Along with the City’s department of Planning and Development, Donoghue actively pursued and obtained grant funding to advance key economic development, open space improvement, and housing projects in Lowell, including a $1.7 million MassWorks grant in 2021 to support a project aimed at creating affordable homeownership opportunities in the Acre neighborhood.

Donoghue led the City through two years of the COVID-19 crisis, working with state government and local partners to ensure the availability of testing, vaccination, and other resources for Lowell residents. Donoghue’s administration launched a host of innovative initiatives to provide relief to small businesses impacted by the pandemic, which resulted in the City losing no businesses as a direct result of COVID-19.

During Donoghue’s time as City Manager, the City of Lowell broke ground on the construction of a new Lowell High School.
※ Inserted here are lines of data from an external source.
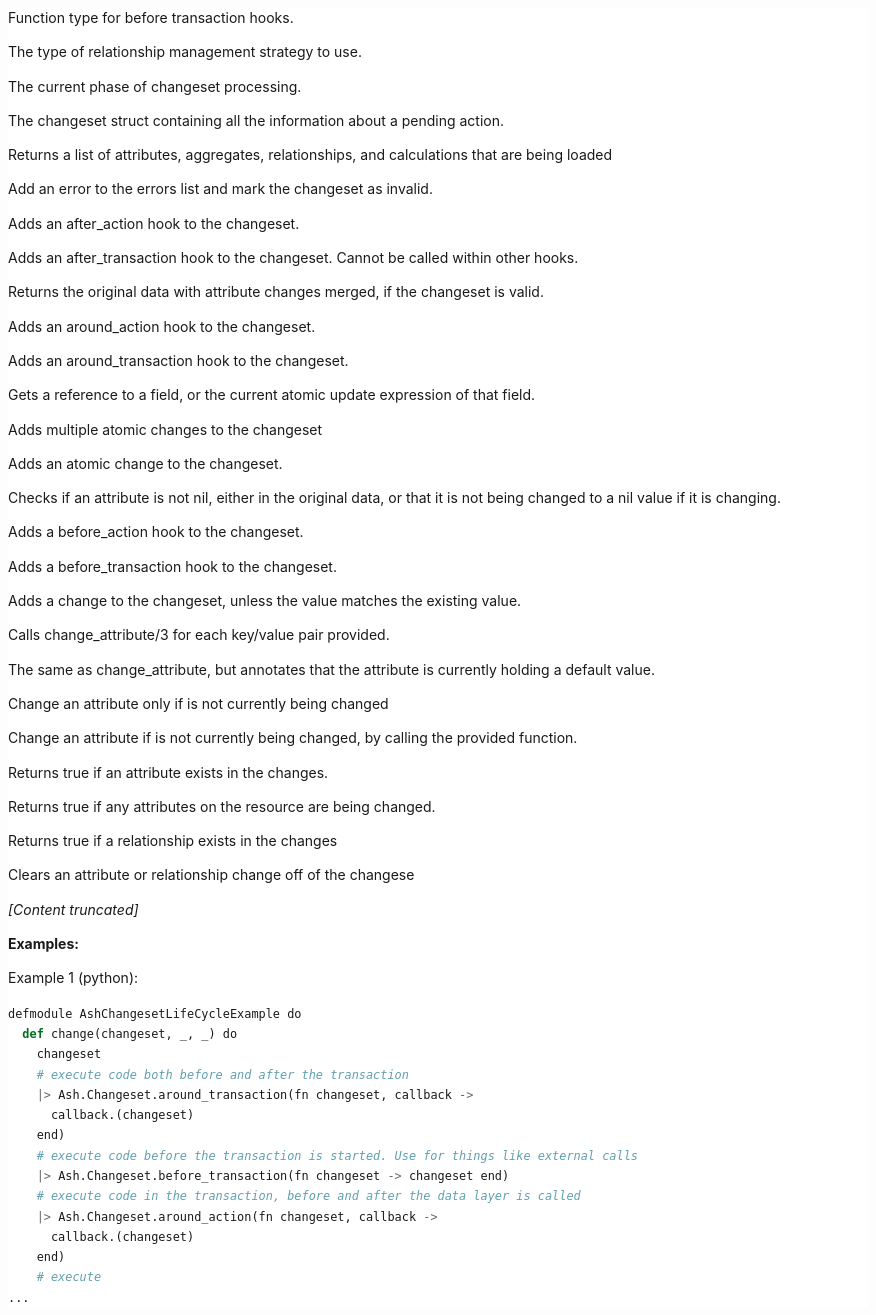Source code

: Function type for before transaction hooks.

The type of relationship management strategy to use.

The current phase of changeset processing.

The changeset struct containing all the information about a pending action.

Returns a list of attributes, aggregates, relationships, and calculations that are being loaded

Add an error to the errors list and mark the changeset as invalid.

Adds an after_action hook to the changeset.

Adds an after_transaction hook to the changeset. Cannot be called within other hooks.

Returns the original data with attribute changes merged, if the changeset is valid.

Adds an around_action hook to the changeset.

Adds an around_transaction hook to the changeset.

Gets a reference to a field, or the current atomic update expression of that field.

Adds multiple atomic changes to the changeset

Adds an atomic change to the changeset.

Checks if an attribute is not nil, either in the original data, or that it is not being changed to a nil value if it is changing.

Adds a before_action hook to the changeset.

Adds a before_transaction hook to the changeset.

Adds a change to the changeset, unless the value matches the existing value.

Calls change_attribute/3 for each key/value pair provided.

The same as change_attribute, but annotates that the attribute is currently holding a default value.

Change an attribute only if is not currently being changed

Change an attribute if is not currently being changed, by calling the provided function.

Returns true if an attribute exists in the changes.

Returns true if any attributes on the resource are being changed.

Returns true if a relationship exists in the changes

Clears an attribute or relationship change off of the changese

*[Content truncated]*

**Examples:**

Example 1 (python):
```python
defmodule AshChangesetLifeCycleExample do
  def change(changeset, _, _) do
    changeset
    # execute code both before and after the transaction
    |> Ash.Changeset.around_transaction(fn changeset, callback ->
      callback.(changeset)
    end)
    # execute code before the transaction is started. Use for things like external calls
    |> Ash.Changeset.before_transaction(fn changeset -> changeset end)
    # execute code in the transaction, before and after the data layer is called
    |> Ash.Changeset.around_action(fn changeset, callback ->
      callback.(changeset)
    end)
    # execute 
...
```

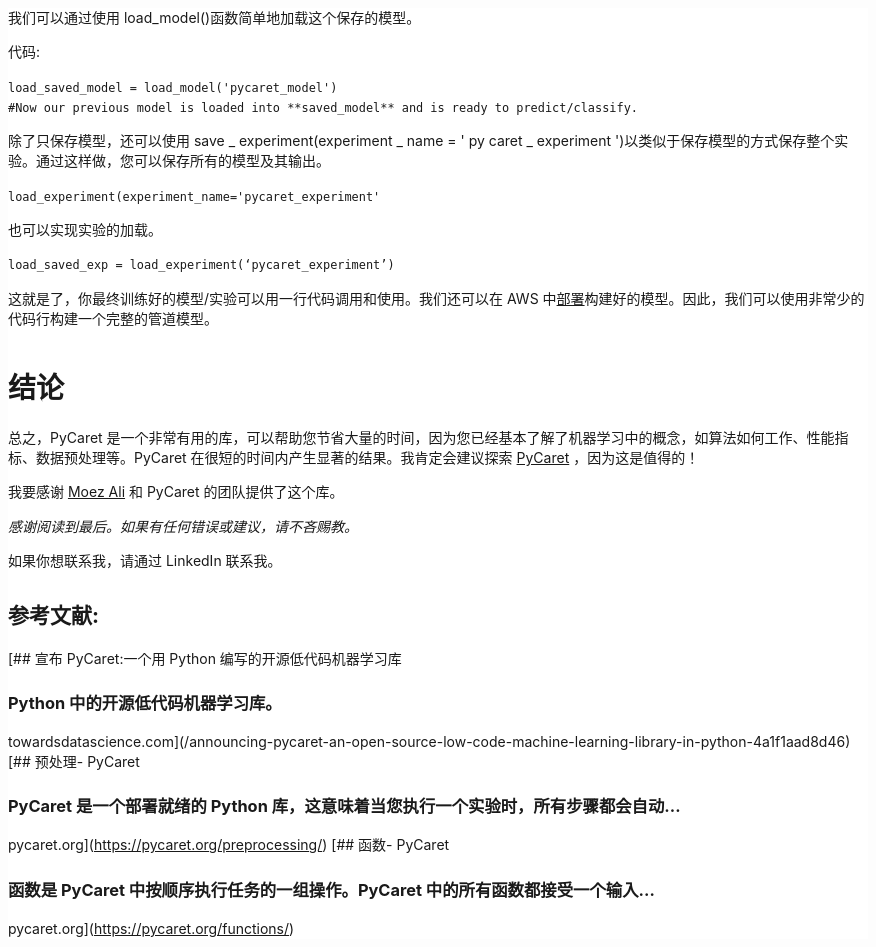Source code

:我们可以通过使用 load_model()函数简单地加载这个保存的模型。

代码:

```
load_saved_model = load_model('pycaret_model')
#Now our previous model is loaded into **saved_model** and is ready to predict/classify. 
```

除了只保存模型，还可以使用 save _ experiment(experiment _ name = ' py caret _ experiment ')以类似于保存模型的方式保存整个实验。通过这样做，您可以保存所有的模型及其输出。

```
load_experiment(experiment_name='pycaret_experiment'
```

也可以实现实验的加载。

```
load_saved_exp = load_experiment(‘pycaret_experiment’)
```

这就是了，你最终训练好的模型/实验可以用一行代码调用和使用。我们还可以在 AWS 中[部署](https://pycaret.org/deploy-model/)构建好的模型。因此，我们可以使用非常少的代码行构建一个完整的管道模型。

# 结论

总之，PyCaret 是一个非常有用的库，可以帮助您节省大量的时间，因为您已经基本了解了机器学习中的概念，如算法如何工作、性能指标、数据预处理等。PyCaret 在很短的时间内产生显著的结果。我肯定会建议探索 [PyCaret](https://pycaret.org/) ，因为这是值得的！

我要感谢 [Moez Ali](https://medium.com/u/fba05660b60f?source=post_page-----907e7124efe6--------------------------------) 和 PyCaret 的团队提供了这个库。

*感谢阅读到最后。如果有任何错误或建议，请不吝赐教。*

如果你想联系我，请通过 LinkedIn 联系我。

## **参考文献:**

[](/announcing-pycaret-an-open-source-low-code-machine-learning-library-in-python-4a1f1aad8d46) [## 宣布 PyCaret:一个用 Python 编写的开源低代码机器学习库

### Python 中的开源低代码机器学习库。

towardsdatascience.com](/announcing-pycaret-an-open-source-low-code-machine-learning-library-in-python-4a1f1aad8d46)  [## 预处理- PyCaret

### PyCaret 是一个部署就绪的 Python 库，这意味着当您执行一个实验时，所有步骤都会自动…

pycaret.org](https://pycaret.org/preprocessing/)  [## 函数- PyCaret

### 函数是 PyCaret 中按顺序执行任务的一组操作。PyCaret 中的所有函数都接受一个输入…

pycaret.org](https://pycaret.org/functions/)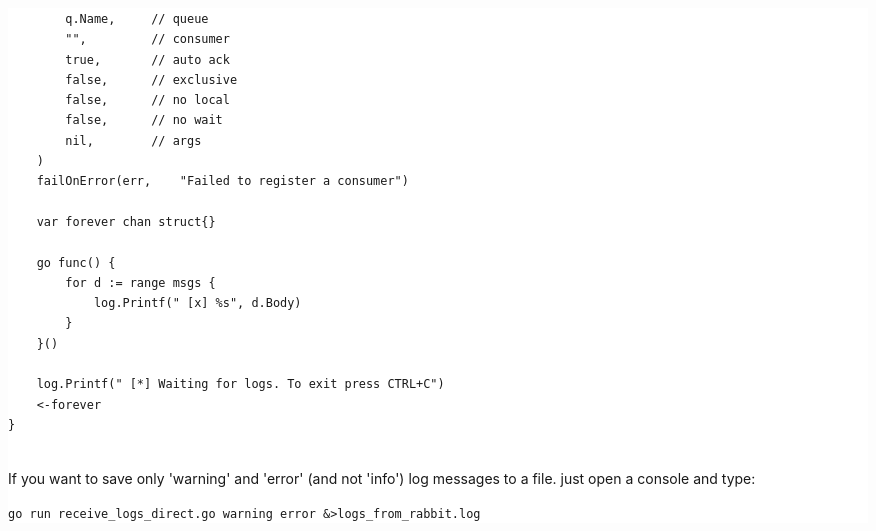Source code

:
 ```
        q.Name,     // queue
        "",         // consumer
        true,       // auto ack
        false,      // exclusive
        false,      // no local
        false,      // no wait
        nil,        // args
    )
    failOnError(err,    "Failed to register a consumer")
    
    var forever chan struct{}
    
    go func() {
        for d := range msgs {
            log.Printf(" [x] %s", d.Body)
        }
    }()
    
    log.Printf(" [*] Waiting for logs. To exit press CTRL+C")
    <-forever
}
    
```
If you want to save only 'warning' and 'error' (and not 'info') log messages to a file.
just open a console and type:

`go run receive_logs_direct.go warning error &>logs_from_rabbit.log`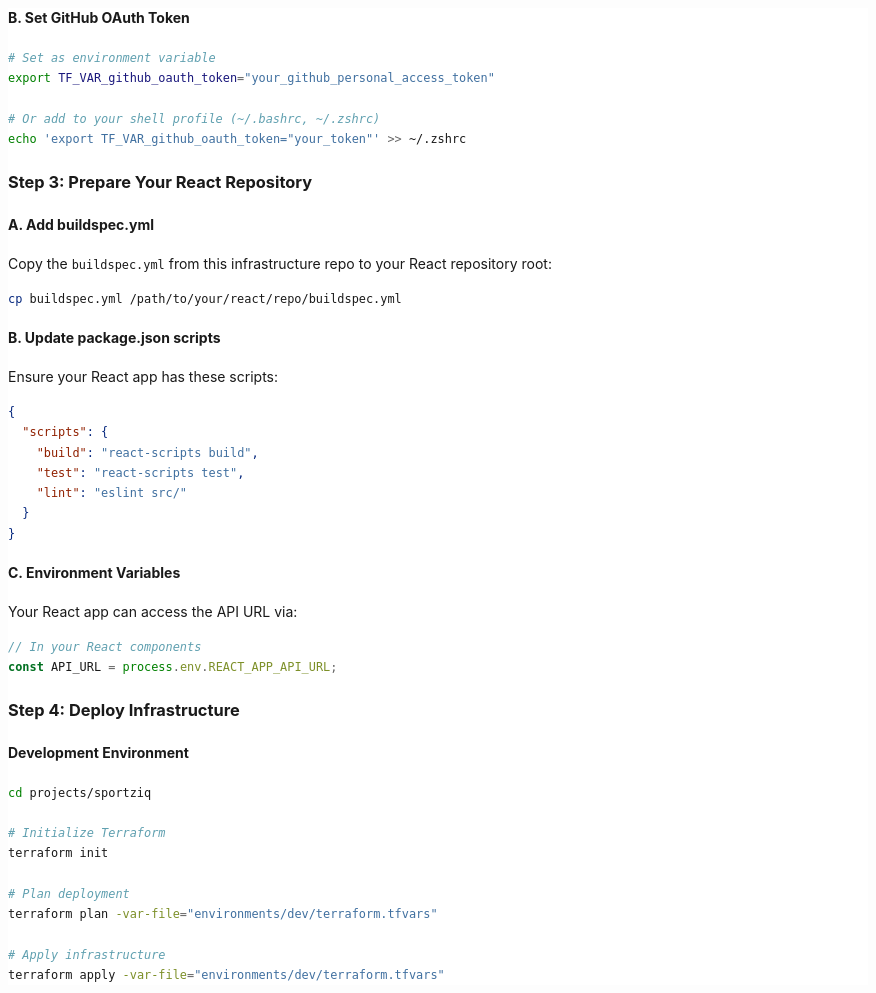 #### B. Set GitHub OAuth Token
```bash
# Set as environment variable
export TF_VAR_github_oauth_token="your_github_personal_access_token"

# Or add to your shell profile (~/.bashrc, ~/.zshrc)
echo 'export TF_VAR_github_oauth_token="your_token"' >> ~/.zshrc
```

### Step 3: Prepare Your React Repository

#### A. Add buildspec.yml
Copy the `buildspec.yml` from this infrastructure repo to your React repository root:

```bash
cp buildspec.yml /path/to/your/react/repo/buildspec.yml
```

#### B. Update package.json scripts
Ensure your React app has these scripts:
```json
{
  "scripts": {
    "build": "react-scripts build",
    "test": "react-scripts test",
    "lint": "eslint src/"
  }
}
```

#### C. Environment Variables
Your React app can access the API URL via:
```javascript
// In your React components
const API_URL = process.env.REACT_APP_API_URL;
```

### Step 4: Deploy Infrastructure

#### Development Environment
```bash
cd projects/sportziq

# Initialize Terraform
terraform init

# Plan deployment
terraform plan -var-file="environments/dev/terraform.tfvars"

# Apply infrastructure
terraform apply -var-file="environments/dev/terraform.tfvars"
```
Initially estimated at $343 million, the 622,777 square foot project marked largest school building project in the state’s history at the time of its construction.

In the first year of her administration, Donoghue launched a Task Force on Homelessness and Sustainable Housing which has led to an enhanced degree of coordination among local service providers in responding to homelessness in the City.

In early 2022, Donoghue announced that she would leave the position of City Manager at the expiration of her contract in April 2022.